Need help, exposed tmax3200@400

Rhodes

Time Lord
Local time
7:51 PM
Joined
Aug 17, 2007
Messages
484
In a recent dinner party, I used a t-max 3200 at iso 1600. After endind the first film, I load a second one, but before I did that I change the light meter to 400 to see what speeds the camera showed with the lamps light and etc.
But I forgot to change back to 1600 so I take almost the intere rols at iso 400.
In massive development chart there is no information to develop this film exposed at 400 with ilford dd-x (what I have now, besides rodinal).
Any one knows what time should I use? Or if I should develop?
 
I'm not sure about any special pull-developers, but I think I'd try to save it with diafine or something comparable.
 
Last edited:
This is a guess constructed from 2 data sheets. From looking at the TMAX spec sheet, TMZ is pretty linear with respect to contrast index and time in most developers.

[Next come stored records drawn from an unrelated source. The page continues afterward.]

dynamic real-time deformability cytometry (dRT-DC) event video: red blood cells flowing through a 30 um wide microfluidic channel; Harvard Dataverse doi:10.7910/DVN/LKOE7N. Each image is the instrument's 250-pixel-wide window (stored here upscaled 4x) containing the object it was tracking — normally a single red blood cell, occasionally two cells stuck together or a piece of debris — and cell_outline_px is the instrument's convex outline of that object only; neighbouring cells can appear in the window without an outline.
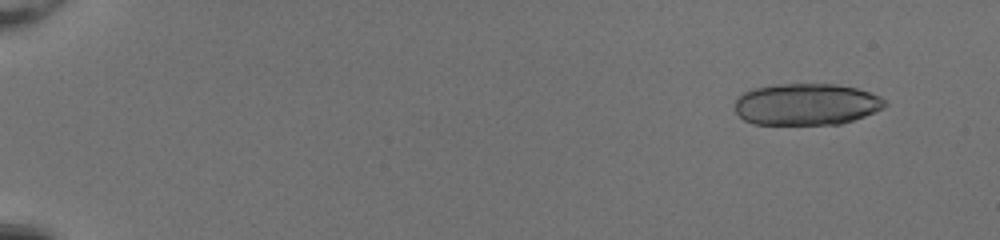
{"species": "common noctule bat (a hibernating species)", "species_latin": "Nyctalus noctula", "temperature_condition": "room temperature", "stored_images_in_passage": 20, "camera_frame_rate_fps": 3000, "um_per_image_px": 0.085, "animal": {"sex": "female", "body_mass_g": 20.0, "forearm_length_mm": 54.0}, "frame": {"image": 1, "passage_image": 5, "time_ms": 1.333, "image_size_px": [1000, 240], "cell_outline_px": [[888, 104], [884, 108], [864, 116], [840, 124], [752, 124], [744, 120], [736, 112], [736, 100], [744, 92], [756, 88], [776, 84], [836, 84], [856, 88], [880, 96]], "centroid_in_image_um": [68.56, 8.87], "position_along_channel_um": 16.4, "area_um2": 36.3}}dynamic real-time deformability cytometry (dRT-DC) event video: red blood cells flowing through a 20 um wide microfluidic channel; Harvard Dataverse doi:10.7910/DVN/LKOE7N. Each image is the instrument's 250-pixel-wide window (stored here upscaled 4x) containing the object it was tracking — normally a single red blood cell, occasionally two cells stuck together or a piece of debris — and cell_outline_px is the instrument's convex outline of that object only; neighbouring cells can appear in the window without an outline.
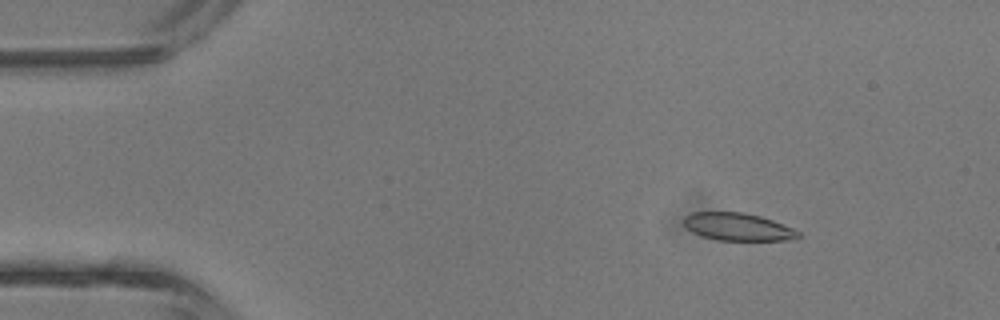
{"species": "common noctule bat (a hibernating species)", "species_latin": "Nyctalus noctula", "temperature_condition": "room temperature", "stored_images_in_passage": 43, "camera_frame_rate_fps": 3000, "um_per_image_px": 0.085, "animal": {"sex": "male", "body_mass_g": 13.3}, "frame": {"image": 1, "passage_image": 6, "time_ms": 1.667, "image_size_px": [1000, 320], "cell_outline_px": [[804, 236], [792, 240], [716, 240], [692, 232], [684, 224], [684, 216], [692, 212], [744, 212], [760, 216], [772, 220], [792, 228], [800, 232]], "centroid_in_image_um": [62.75, 19.28], "position_along_channel_um": 22.3, "area_um2": 18.44}}
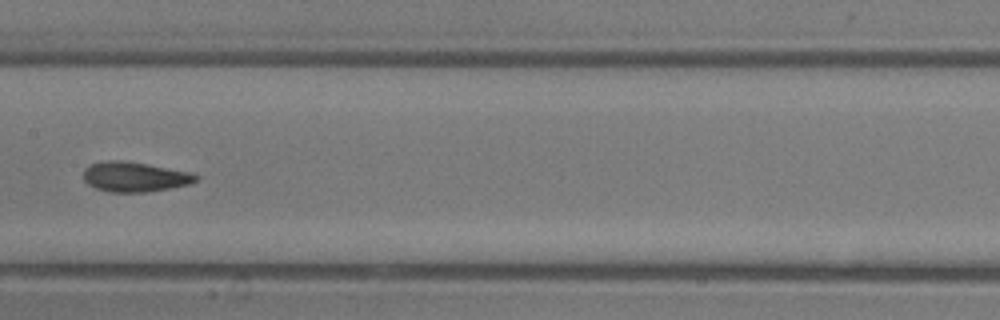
{"frame": {"image": 2, "passage_image": 22, "time_ms": 7.0, "image_size_px": [1000, 320], "cell_outline_px": [[200, 176], [196, 180], [188, 184], [168, 188], [144, 192], [112, 192], [96, 188], [88, 184], [84, 180], [84, 168], [88, 164], [108, 160], [120, 160], [144, 164], [188, 172]], "centroid_in_image_um": [11.38, 15.03], "position_along_channel_um": 196.0, "area_um2": 19.19}}
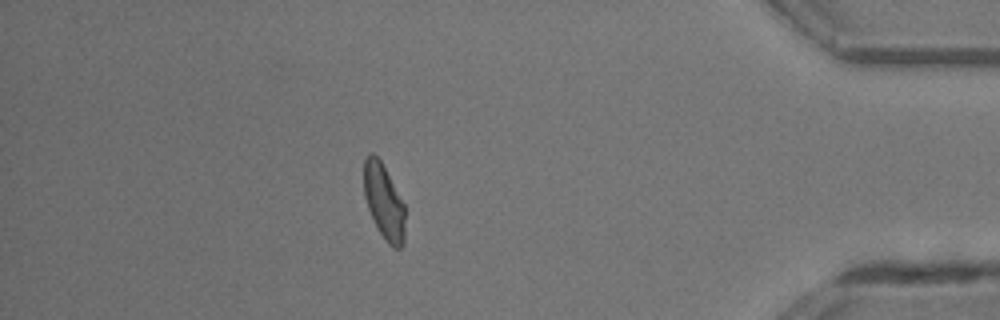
{"frame": {"image": 3, "passage_image": 38, "time_ms": 12.333, "image_size_px": [1000, 320], "cell_outline_px": [[404, 240], [400, 248], [392, 248], [388, 244], [380, 232], [368, 208], [364, 196], [364, 160], [368, 152], [372, 152], [380, 160], [404, 204]], "centroid_in_image_um": [32.62, 17.13], "position_along_channel_um": 402.6, "area_um2": 17.69}, "authors_computed_cell_mechanics": {"area_um2": 18.7272, "velocity_mm_per_s": 4.7422, "shape_relaxation_time_tau1_ms": 3.8292, "shape_relaxation_time_tau2_ms": 1.0836, "deformation_change_tau1": 0.1153, "deformation_change_tau2": 0.0541}}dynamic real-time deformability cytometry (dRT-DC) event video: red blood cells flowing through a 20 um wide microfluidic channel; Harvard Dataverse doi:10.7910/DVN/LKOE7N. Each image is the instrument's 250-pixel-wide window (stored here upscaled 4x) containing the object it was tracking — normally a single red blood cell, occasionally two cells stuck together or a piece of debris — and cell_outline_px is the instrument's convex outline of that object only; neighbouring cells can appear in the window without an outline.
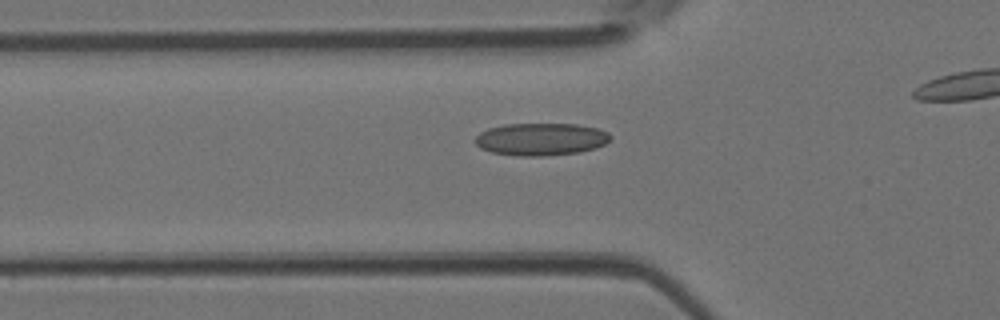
{"species": "Egyptian fruit bat (a non-hibernating species)", "species_latin": "Rousettus aegyptiacus", "temperature_condition": "room temperature", "stored_images_in_passage": 29, "camera_frame_rate_fps": 3000, "um_per_image_px": 0.085, "animal": {"sex": "female"}, "frame": {"image": 1, "passage_image": 7, "time_ms": 2.0, "image_size_px": [1000, 320], "cell_outline_px": [[612, 140], [596, 148], [580, 152], [544, 156], [516, 156], [492, 152], [480, 148], [476, 144], [476, 136], [480, 132], [488, 128], [504, 124], [576, 124], [596, 128], [608, 132], [612, 136]], "centroid_in_image_um": [45.99, 11.83], "position_along_channel_um": 79.8, "area_um2": 25.72}}
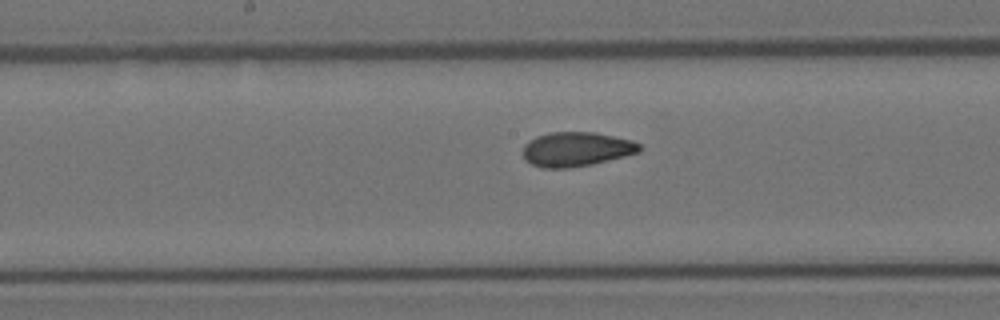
{"frame": {"image": 2, "passage_image": 15, "time_ms": 4.667, "image_size_px": [1000, 320], "cell_outline_px": [[644, 148], [640, 152], [592, 164], [568, 168], [544, 168], [532, 164], [524, 160], [524, 144], [536, 136], [552, 132], [596, 132], [632, 140], [640, 144]], "centroid_in_image_um": [49.01, 12.68], "position_along_channel_um": 199.2, "area_um2": 23.41}}
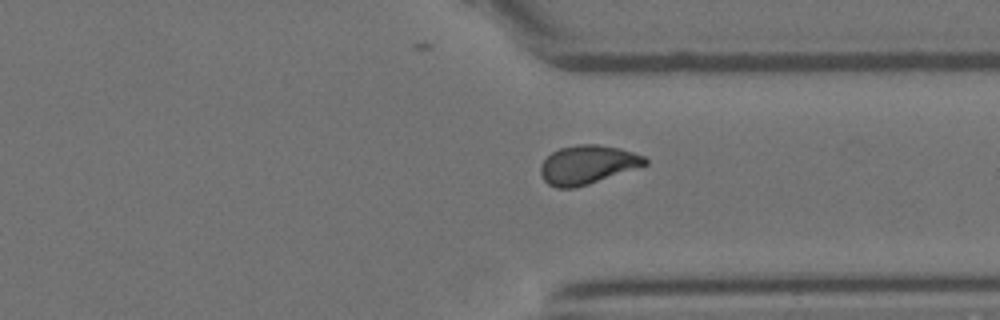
{"frame": {"image": 3, "passage_image": 26, "time_ms": 8.333, "image_size_px": [1000, 320], "cell_outline_px": [[648, 164], [588, 184], [572, 188], [556, 188], [548, 184], [544, 180], [540, 172], [540, 164], [552, 152], [560, 148], [580, 144], [596, 144], [620, 148], [644, 156], [648, 160]], "centroid_in_image_um": [49.92, 13.99], "position_along_channel_um": 361.5, "area_um2": 23.41}}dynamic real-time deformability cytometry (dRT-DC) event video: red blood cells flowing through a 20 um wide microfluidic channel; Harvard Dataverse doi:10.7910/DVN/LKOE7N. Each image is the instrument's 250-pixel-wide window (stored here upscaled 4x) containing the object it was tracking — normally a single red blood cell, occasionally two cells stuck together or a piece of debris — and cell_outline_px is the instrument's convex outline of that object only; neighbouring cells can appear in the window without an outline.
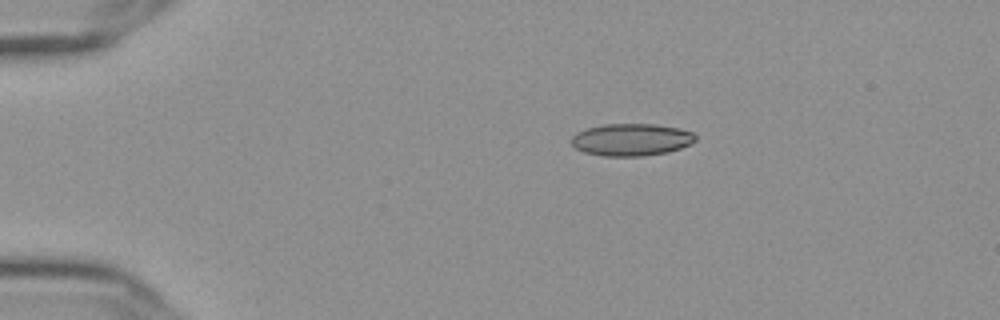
{"species": "Egyptian fruit bat (a non-hibernating species)", "species_latin": "Rousettus aegyptiacus", "temperature_condition": "cold", "stored_images_in_passage": 46, "camera_frame_rate_fps": 3000, "um_per_image_px": 0.085, "frame": {"image": 1, "passage_image": 1, "time_ms": 0.0, "image_size_px": [1000, 320], "cell_outline_px": [[696, 140], [692, 144], [668, 152], [640, 156], [604, 156], [584, 152], [576, 148], [572, 144], [572, 136], [576, 132], [588, 128], [604, 124], [656, 124], [680, 128], [692, 132], [696, 136]], "centroid_in_image_um": [53.69, 11.87], "position_along_channel_um": 31.3, "area_um2": 23.35}}
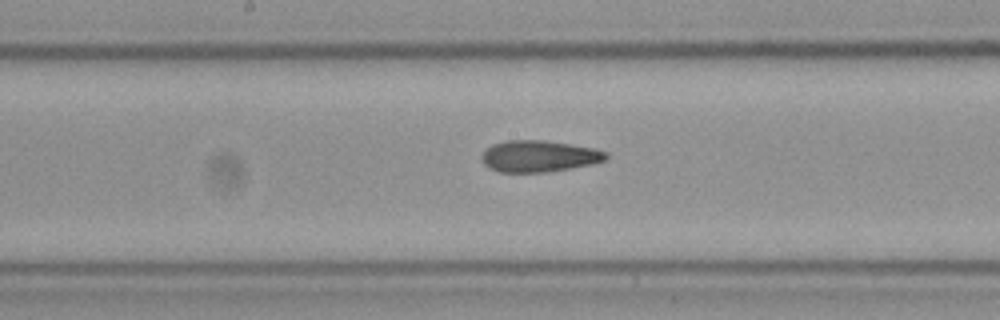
{"frame": {"image": 2, "passage_image": 20, "time_ms": 6.333, "image_size_px": [1000, 320], "cell_outline_px": [[608, 156], [604, 160], [592, 164], [548, 172], [500, 172], [488, 168], [484, 164], [480, 156], [492, 144], [504, 140], [544, 140], [596, 148], [608, 152]], "centroid_in_image_um": [45.81, 13.27], "position_along_channel_um": 202.4, "area_um2": 22.95}}
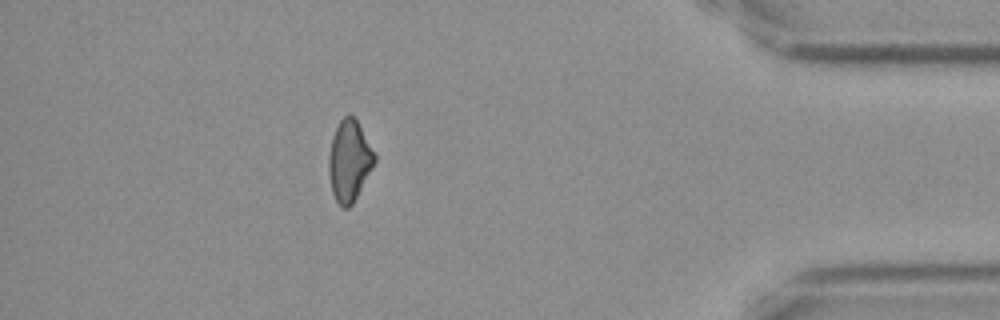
{"frame": {"image": 3, "passage_image": 40, "time_ms": 13.0, "image_size_px": [1000, 320], "cell_outline_px": [[376, 160], [372, 168], [352, 204], [348, 208], [340, 208], [332, 192], [328, 172], [328, 156], [332, 136], [340, 120], [348, 112], [356, 120], [376, 156]], "centroid_in_image_um": [29.66, 13.68], "position_along_channel_um": 405.5, "area_um2": 21.44}, "authors_computed_cell_mechanics": {"area_um2": 22.831, "velocity_mm_per_s": 3.65, "shape_relaxation_time_tau1_ms": 8.1361, "shape_relaxation_time_tau2_ms": 3.3334, "deformation_change_tau1": 0.1585, "deformation_change_tau2": 0.1197}}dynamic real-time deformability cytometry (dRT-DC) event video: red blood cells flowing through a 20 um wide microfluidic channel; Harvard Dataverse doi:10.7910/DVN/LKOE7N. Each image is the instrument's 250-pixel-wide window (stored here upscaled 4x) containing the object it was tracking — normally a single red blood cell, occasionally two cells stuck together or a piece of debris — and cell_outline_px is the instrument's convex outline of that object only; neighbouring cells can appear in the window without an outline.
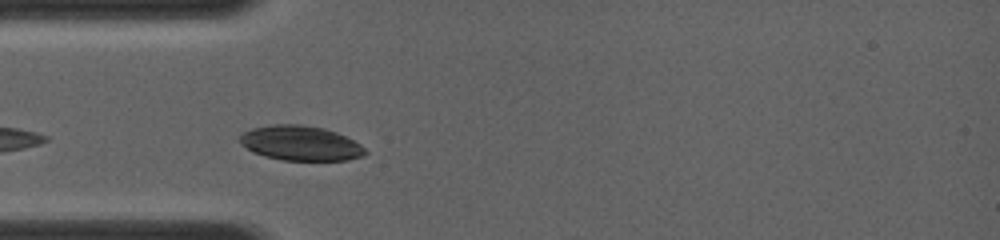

Anyway, looking at the DD-X times, each lower EI needs about 15-20% of the time of the next higher EI. So I'd use about 80-85% of the time for EI 800. 6 mins or 6:15 at 20 degrees.

Even without all that info, I would have guessed just pulling development by 15-20% of the EI 800 time anyway. Haha.
 
Do not worry. You exposed for the deep shadows. That is not bad. Develop for your highlights. For the numbers you gave, I would use about 60% of the normal development time. Perhaps others here can give more accurate numbers for specific developers.
 
Rhodes,

Yes, a little less time than you use for 1600 will be enough...

And don't worry: you won't burn highlights... Real film's ISO is close to 800, so shooting at 400 is just getting richer shadows... You'll get great negatives reducing your developing time a bit: results will be very close no matter if you reduce 1 or 2 or 3 minutes, and that will be more than enough for wet printing or scanning with very high quality.

Cheers,

Juan
 
Thank you! I will develop latter this day, then I will post here what were the results!

Cool, I am curious how it will turn out. I do a lot of underexposing/pushing but am not very experienced with overexposing/pulling. Basically I like the idea of using one film for different light situations and adjusting the film development time according to the exposure.
 
You got a beautiful tone! Clean, separated grays, popping whites, rich shadows and deep blacks... Perfect! That's an incredible film...

Cheers,

Juan
 
Yes, possibly! I was developing 2 rolls, this and a agfa copex. I fix for 10m t-amx films. I had my share of pink spots in the emulation side if I just fix it for 5 minutes or less!